Zıpçıktı Cafer Rolüyle Tanıyıp Erken Kaybettiğimiz Galatasaray Tribünü Efsanesi: Şenol Coşkun
kendisi koyu bir galatasaray taraftarıdır. televizyonlara cıkmadan ve ünlü olmadan önce doksanlı senelerin başı, ve ortalarında galatasaray kapalı tribününde cok ünlü bir isimdi..
florya, ali sami yen stadı arasında gidip gelen, arif erdem, norman mapeza ve hakan şükür'ün elini öpüp ara sıra da orhan gencebay şarkıları söyleyen, elinde tokmak davula vururken uzaklara dalan unutulmaz birisiydi galatasaray kapalı tribünü icin. 94 senesinde bursaspor ile oynanan şampiyonluk maçından sonra kupa ile tur atıp kulüp tarihine de geçti.

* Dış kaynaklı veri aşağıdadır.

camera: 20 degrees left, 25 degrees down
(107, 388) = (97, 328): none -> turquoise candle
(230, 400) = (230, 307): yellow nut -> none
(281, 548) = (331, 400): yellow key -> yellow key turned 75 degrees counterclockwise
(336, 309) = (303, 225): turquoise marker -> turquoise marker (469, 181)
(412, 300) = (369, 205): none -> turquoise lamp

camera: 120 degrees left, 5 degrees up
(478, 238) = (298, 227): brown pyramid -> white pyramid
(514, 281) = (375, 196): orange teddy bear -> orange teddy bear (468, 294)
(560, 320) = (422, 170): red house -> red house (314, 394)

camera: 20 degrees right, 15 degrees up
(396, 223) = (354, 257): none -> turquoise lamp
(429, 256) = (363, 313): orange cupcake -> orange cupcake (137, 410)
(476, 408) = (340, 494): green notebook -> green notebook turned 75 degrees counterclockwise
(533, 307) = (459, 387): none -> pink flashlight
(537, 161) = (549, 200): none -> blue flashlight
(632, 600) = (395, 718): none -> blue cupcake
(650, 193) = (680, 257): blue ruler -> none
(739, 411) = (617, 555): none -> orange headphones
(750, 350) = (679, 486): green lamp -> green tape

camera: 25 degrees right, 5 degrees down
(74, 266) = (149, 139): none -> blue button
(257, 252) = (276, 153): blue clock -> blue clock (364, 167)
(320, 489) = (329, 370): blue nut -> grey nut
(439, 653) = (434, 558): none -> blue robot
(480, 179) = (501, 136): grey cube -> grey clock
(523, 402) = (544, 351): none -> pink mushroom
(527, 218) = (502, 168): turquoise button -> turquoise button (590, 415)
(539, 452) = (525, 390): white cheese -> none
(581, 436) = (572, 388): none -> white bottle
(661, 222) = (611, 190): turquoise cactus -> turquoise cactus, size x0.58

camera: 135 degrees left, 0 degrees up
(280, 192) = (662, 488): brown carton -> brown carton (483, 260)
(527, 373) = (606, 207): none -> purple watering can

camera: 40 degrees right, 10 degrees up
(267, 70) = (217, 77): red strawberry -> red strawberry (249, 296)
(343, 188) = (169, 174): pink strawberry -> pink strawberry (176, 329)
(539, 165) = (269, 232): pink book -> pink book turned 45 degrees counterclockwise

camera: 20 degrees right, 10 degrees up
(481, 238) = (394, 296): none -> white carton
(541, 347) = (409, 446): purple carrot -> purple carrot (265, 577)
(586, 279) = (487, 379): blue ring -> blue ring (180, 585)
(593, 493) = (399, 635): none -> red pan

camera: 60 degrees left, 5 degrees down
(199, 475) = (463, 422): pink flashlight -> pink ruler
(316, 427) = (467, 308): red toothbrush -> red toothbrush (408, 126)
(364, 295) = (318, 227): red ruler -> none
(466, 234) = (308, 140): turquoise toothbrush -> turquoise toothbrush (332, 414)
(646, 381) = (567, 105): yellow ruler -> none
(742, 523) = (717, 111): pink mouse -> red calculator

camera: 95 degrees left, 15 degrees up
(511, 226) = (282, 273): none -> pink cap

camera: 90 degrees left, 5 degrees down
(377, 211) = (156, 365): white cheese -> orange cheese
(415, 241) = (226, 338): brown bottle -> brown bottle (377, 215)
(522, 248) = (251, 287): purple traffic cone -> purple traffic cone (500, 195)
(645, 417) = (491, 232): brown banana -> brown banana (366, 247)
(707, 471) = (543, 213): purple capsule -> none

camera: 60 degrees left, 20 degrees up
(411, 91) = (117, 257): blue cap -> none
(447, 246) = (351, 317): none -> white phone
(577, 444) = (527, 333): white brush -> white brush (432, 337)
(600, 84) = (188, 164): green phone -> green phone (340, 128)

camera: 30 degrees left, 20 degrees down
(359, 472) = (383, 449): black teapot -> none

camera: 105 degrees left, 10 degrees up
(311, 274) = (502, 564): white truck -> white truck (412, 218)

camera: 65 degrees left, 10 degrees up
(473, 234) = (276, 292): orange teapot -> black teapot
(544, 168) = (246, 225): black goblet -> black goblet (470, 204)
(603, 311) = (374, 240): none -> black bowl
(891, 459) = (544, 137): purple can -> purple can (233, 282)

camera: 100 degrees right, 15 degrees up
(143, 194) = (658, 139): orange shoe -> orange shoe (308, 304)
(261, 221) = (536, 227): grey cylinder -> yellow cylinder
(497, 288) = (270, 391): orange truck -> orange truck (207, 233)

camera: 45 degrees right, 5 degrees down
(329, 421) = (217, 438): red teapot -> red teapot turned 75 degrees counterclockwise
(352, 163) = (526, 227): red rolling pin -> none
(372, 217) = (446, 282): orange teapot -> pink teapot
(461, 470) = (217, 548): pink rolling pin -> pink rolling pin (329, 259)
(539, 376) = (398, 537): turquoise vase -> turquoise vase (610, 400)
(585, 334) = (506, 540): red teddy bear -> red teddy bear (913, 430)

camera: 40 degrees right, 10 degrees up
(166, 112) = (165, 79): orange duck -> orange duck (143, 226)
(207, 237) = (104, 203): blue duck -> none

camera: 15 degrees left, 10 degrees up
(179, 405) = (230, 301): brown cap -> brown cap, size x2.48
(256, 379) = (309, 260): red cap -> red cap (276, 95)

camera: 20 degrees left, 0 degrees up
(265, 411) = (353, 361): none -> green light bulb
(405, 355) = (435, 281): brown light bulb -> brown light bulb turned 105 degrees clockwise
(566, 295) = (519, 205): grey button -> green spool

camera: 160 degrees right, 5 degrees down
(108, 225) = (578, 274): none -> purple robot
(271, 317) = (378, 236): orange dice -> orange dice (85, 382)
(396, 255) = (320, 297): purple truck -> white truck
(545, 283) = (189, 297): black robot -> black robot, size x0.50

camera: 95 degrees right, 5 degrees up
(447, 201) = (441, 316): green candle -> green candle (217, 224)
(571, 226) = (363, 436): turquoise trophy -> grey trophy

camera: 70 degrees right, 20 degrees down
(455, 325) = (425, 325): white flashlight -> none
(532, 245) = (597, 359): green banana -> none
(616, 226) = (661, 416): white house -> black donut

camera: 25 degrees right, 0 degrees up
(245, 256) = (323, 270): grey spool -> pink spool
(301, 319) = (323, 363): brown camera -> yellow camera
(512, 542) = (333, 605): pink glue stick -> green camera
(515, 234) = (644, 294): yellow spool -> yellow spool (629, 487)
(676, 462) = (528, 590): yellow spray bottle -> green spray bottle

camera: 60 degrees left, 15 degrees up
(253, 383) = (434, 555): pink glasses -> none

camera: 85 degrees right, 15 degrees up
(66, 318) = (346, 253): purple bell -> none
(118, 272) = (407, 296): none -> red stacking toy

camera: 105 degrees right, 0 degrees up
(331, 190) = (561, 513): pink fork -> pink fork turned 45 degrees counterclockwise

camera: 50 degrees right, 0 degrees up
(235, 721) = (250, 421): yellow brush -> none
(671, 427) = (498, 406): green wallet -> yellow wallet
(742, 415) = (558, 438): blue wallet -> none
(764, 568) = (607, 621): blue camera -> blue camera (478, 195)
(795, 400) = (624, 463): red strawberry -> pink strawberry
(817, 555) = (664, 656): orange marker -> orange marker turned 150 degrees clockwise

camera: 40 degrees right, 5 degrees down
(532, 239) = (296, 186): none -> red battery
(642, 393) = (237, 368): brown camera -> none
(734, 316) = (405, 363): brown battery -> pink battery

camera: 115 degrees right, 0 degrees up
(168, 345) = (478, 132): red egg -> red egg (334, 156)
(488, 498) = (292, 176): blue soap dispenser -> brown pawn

daha sonra yabancı filmlerin türk versiyonlarının sıklıkla yapıldıgı bir dönemde terbiyesiz cafer rolü ile problem cocuk filminin türkce versiyonu olan zıpcıktı filminde başrol oynadı ve tanındı.
ün, şan ve şöhret onu degiştirmedi. galatasaray tribününden kopamadı ve her zaman burnunu cekerek hakan şükür'ü yumruk şova cagırdı.
aynı dönemde aynı ilkokulda beraber okuduğumuz mazlum, sevimli bazen de kabul edilebilir dengesizlikleri olan bir arkadaşımızdı.
bilemediğim bir rahatsızlığı vardı bu nedenle hem anatomik hemde zeka olarak bir çocuk gibiydi. 15-16 yaşlarında rol aldığı zıpçıktı filminde herkes onu 7-8 yaşında bir çocuk olduğunu düşündü ama o malesef rahatsızlığı sebebiyle yarı yaşıtları gibiydi.
yaşamını yitidiğini yeni öğrendim, hemen çocukluğumuzda yan arsada beraber top oynadığımız zamanlar geldi aklıma.
allah rahmet eylesin, mekanı cennet olsun.
çok çekmişti çocukluğunda, ebediyette mutlu olur inşallah.
çok iyi tanımasam da bizim mahallenin çocuğuydu. filmlerde oynamadığı zaman berberin, bakkalın biraz da küçümseyerek eğlendiği bir çocuktu. renkli ekranda görününce kıymete bindi, ama ailesi çok da bir şey kazanmadı zannediyorum.
birkaç yıl evvel hastalığından ötürü öldü dediler. aklımdan çıkıp gitti. geçen gün yine kambur, şenol gibi yürüyen bir çocuk gördüm. caddedeki çocukluk arkadaşlarıma sordum, şenol'un kardeşi dediler. aynı hastalıktan o da muzdaripmiş. aynı abisi gibi amına koyim diyormuş. ailesine kızdım, çocuğa acımamaya çalıştım, durağa kadar yürüdüm.